I decided that I need some diffusers to even out the light from individual LEDs - for example the illuminated lines that separate the three register areas of the EL display. Another issue is the plus/minus sign, where I need the minus to be a continuous bar with the two spots above and below that convert it to a plus, but I formed it with just four discrete LEDs.

The diffuser has to channel the light from the two minus sign LEDs to form a continuous bar. I believe that I can build a sandwich of a black laser cut form with a thin frosted plastic on top, which will blur the light sufficiently to meet my artistic goal. This in turn is recessed below the top panel with its own diffusing coating.

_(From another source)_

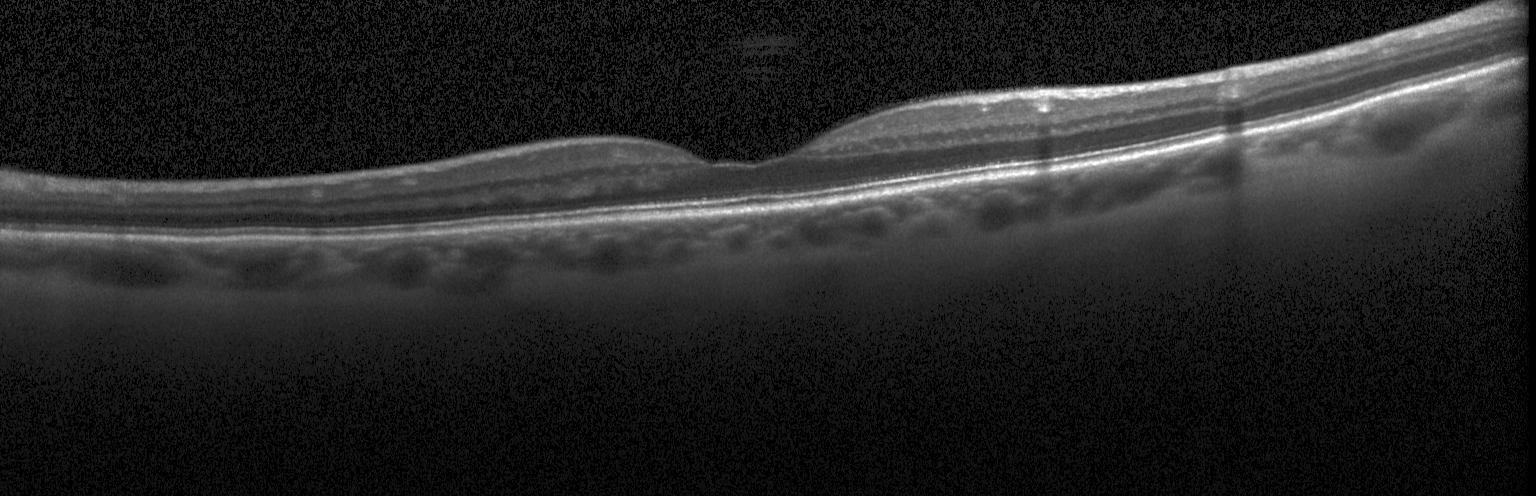 Spectral-domain OCT. Retinal OCT cross-section. Instrument: Heidelberg Spectralis — Dx: neither CNV, DME, nor drusen.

A similar diffuser is needed for the rectangular lighted areas under the text for Noun, Verb, Program and Comp Acty, which should be as smooth and even as possible from a small number of point source LEDs. These will also need light dams to keep the illumination from any one rectangle from spilling over to the other areas.

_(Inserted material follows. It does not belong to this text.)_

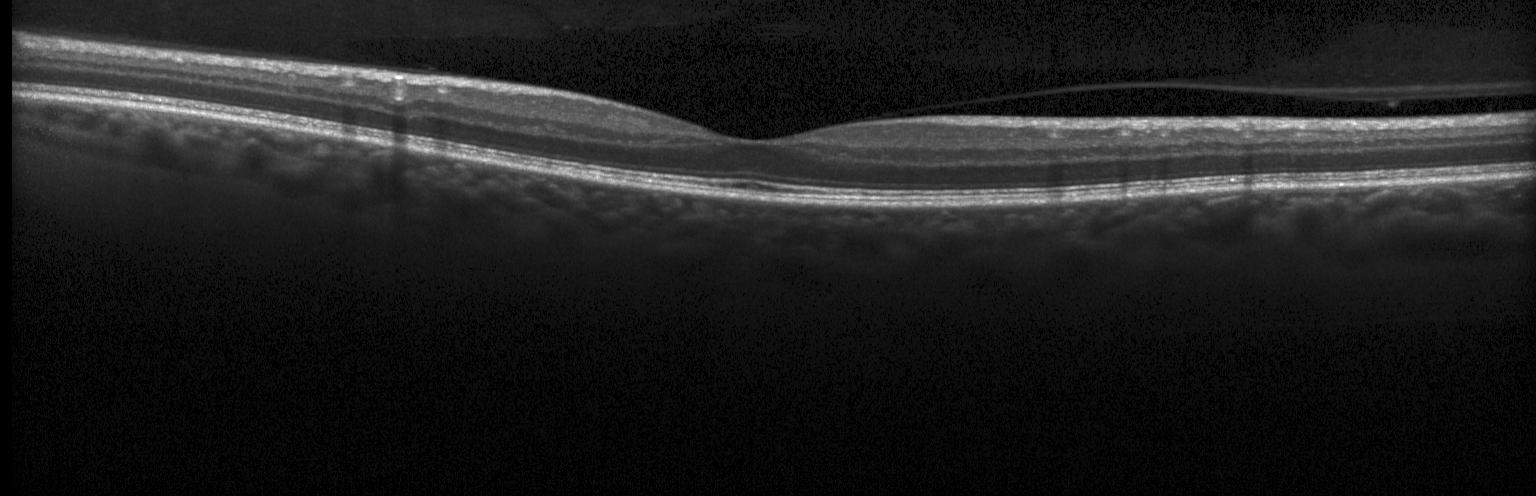

Optical coherence tomography scan.
Macular OCT: no choroidal neovascularization, no diabetic macular edema, and no drusen.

Any remaining exposed areas of the PCB might be covered with flat black paper. The combination of the diffusers, black paper and other treatments underneath should render the best appearance up at the plastic panel.

I whipped up the light dams using Fusion 360 and submitted the designs to my 3D printing service provider. I then designed the diffuser plastic that will clean up the shape of the plus/minus sign, using
Inkscape, then submitted that to a lasercutting service provider.

Connector design and construction

The display board has all the external connections to the DSKY substitute - main 5V power, 31 input channels, 10 output channels, 'spacecraft' 28V power and switchable AGC 14V power. The connections on the underside of the board are set, based on the .100" spacing headers and barrel power connectors I built onto the PCB.

What needs to be determined is the way the wires run out of the aluminum case. I need openings to be cut, at a minimum. I believe it will be cleaner and more rugged to provide some form of connector in the wall of the case, thus allowing disconnect and connect of external cables as I move the DSKY substitute and hook it up to the AGC.

A related question is the placement of the opening or connectors on the case. Should the wires exit the bottom? If a side, which one? Using the bottom would allow the DSKY substitute to be fitted to a larger control panel structure for realism, but adds a need for rubber feet or other standoffs when the unit is sitting flat on a table in order to allow the cables to exit underneath.


  1. For the AGC memory X-Ray, there looks to be a very sharp bend in the wire as I've highlighted. This would be a high stress area and there might be a break at the very corner of the bend. We could also be seeing the wire turning vertically. It still looks strange though.

  2. There are a few of these odd looking bends among all the images we have. Higher resolution and CT would help us determine if they are gentle bends, curves or indeed a bent-over wire.